Now we will look at how routines can do something about this.

When we create a routine for ourselves they are some core principles we need to follow.

  • The activities under a routine aren't random, it is the most important work for you. You must attach great personal value to that work.
  • Make the routine as simple as possible.
  • Commit to it. Commit with a definition of what a successful routine looks like. What you commit should be the minimum amount of work that you can do no matter whatever the excuse for the day is. Example: You can make it a routine to write every day for 1 hour and set the success criteria as five minutes of writing at the scheduled time.

What such a routine does for you is nothing short of magic.

By selecting one activity to pursue day after day, the routine takes away the need for decision making. That is the end of the decision-making spiral.

By committing to a repeatable simple task, you don't need the willpower to get started. The simplicity of the routine makes it easy for you to come back to it consistently. Since your definition of success is something you can manage or attain easily, you won't have to depend on motivation anymore. "It is just five minutes of writing."

As we engage with our routine continuously for more than thirty days, our brain gets conditioned and ready for it. The routine becomes a part of us after ninety days. You will realise, a routine is only an extended collection of habits.

Routines gradually aid us to connect with our creative state. We will be able to be more deliberate with our creative potential. What happens here is that our brains that love optimisations, get optimised to accept the routine as a part of it. The brain stops seeing the work as work anymore. This will always be the case as long as we make the routines in line with our desires and wants.
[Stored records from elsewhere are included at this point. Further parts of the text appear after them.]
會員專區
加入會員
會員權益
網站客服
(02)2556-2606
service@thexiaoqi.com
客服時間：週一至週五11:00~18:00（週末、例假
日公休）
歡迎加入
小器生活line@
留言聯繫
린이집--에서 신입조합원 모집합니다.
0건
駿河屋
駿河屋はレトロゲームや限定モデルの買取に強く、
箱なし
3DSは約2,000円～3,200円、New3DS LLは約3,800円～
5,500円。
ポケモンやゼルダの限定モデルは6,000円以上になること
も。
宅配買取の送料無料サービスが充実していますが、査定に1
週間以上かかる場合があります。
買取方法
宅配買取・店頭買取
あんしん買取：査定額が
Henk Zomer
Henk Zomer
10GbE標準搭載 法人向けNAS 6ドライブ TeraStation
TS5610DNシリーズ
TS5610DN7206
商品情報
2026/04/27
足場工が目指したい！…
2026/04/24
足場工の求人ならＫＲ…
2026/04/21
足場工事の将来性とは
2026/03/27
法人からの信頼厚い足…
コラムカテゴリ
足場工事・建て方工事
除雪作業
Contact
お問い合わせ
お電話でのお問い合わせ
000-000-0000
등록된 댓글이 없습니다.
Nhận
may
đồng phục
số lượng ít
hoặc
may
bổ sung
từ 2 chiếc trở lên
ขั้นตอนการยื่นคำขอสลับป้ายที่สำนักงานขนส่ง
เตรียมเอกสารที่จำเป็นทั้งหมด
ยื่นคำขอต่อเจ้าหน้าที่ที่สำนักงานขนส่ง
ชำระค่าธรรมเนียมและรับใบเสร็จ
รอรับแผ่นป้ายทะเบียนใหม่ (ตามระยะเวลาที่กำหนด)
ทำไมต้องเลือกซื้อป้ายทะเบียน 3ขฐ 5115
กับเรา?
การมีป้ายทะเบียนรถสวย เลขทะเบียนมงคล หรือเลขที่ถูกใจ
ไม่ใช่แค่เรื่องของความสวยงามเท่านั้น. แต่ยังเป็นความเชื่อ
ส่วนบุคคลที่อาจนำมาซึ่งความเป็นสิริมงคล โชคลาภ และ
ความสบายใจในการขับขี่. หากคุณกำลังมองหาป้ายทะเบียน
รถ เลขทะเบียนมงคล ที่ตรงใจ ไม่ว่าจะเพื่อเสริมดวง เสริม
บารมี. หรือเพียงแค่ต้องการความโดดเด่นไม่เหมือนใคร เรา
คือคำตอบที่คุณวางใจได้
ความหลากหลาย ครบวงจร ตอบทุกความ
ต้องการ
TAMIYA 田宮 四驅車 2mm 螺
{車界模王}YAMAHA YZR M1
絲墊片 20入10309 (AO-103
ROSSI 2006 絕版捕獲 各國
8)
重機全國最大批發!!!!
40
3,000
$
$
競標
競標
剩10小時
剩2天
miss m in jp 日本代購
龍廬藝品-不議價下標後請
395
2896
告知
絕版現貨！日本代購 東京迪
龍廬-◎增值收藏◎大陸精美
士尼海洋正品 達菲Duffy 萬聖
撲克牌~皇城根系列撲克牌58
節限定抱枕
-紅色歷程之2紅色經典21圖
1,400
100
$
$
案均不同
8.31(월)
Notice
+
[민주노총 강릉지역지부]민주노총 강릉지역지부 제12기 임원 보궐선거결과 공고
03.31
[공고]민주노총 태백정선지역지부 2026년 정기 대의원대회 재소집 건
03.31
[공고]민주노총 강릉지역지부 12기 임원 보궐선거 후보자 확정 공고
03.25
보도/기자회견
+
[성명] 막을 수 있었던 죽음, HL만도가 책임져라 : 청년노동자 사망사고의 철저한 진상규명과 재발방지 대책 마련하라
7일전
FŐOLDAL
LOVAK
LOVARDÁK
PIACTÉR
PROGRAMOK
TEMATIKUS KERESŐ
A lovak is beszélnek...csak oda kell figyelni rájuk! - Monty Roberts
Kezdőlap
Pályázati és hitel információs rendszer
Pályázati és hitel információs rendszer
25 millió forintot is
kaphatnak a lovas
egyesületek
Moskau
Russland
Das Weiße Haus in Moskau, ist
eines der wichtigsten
By providing the structural support we need to do consistent work, routines act as the catalyst for our long term growth. That is how we can transform ourselves using the power of routines.

Conclusion

People who want to play the longer game must not rely on something as fragile as motivation and willpower for their success.

Success is not a sprint, but a marathon.

Routines are your training centres to face this marathon. By eliminating ad-hoc decision making and unclear, complicated goals, routines help deliver consistent work over longer periods of time. Routine removes the friction from our lives that stop us from doing our best work.

There are a lot of people out there who attribute their success and accolades to routines. There is no such thing as a perfect routine nor there is one size for all solution. If you look at the routines of the people who we might call successful, you can find all sorts of routines - polar opposites, weird and even unhealthy ones.

The key takeaway is that routines can change you for good. Find the routine that works well for you to carve your success.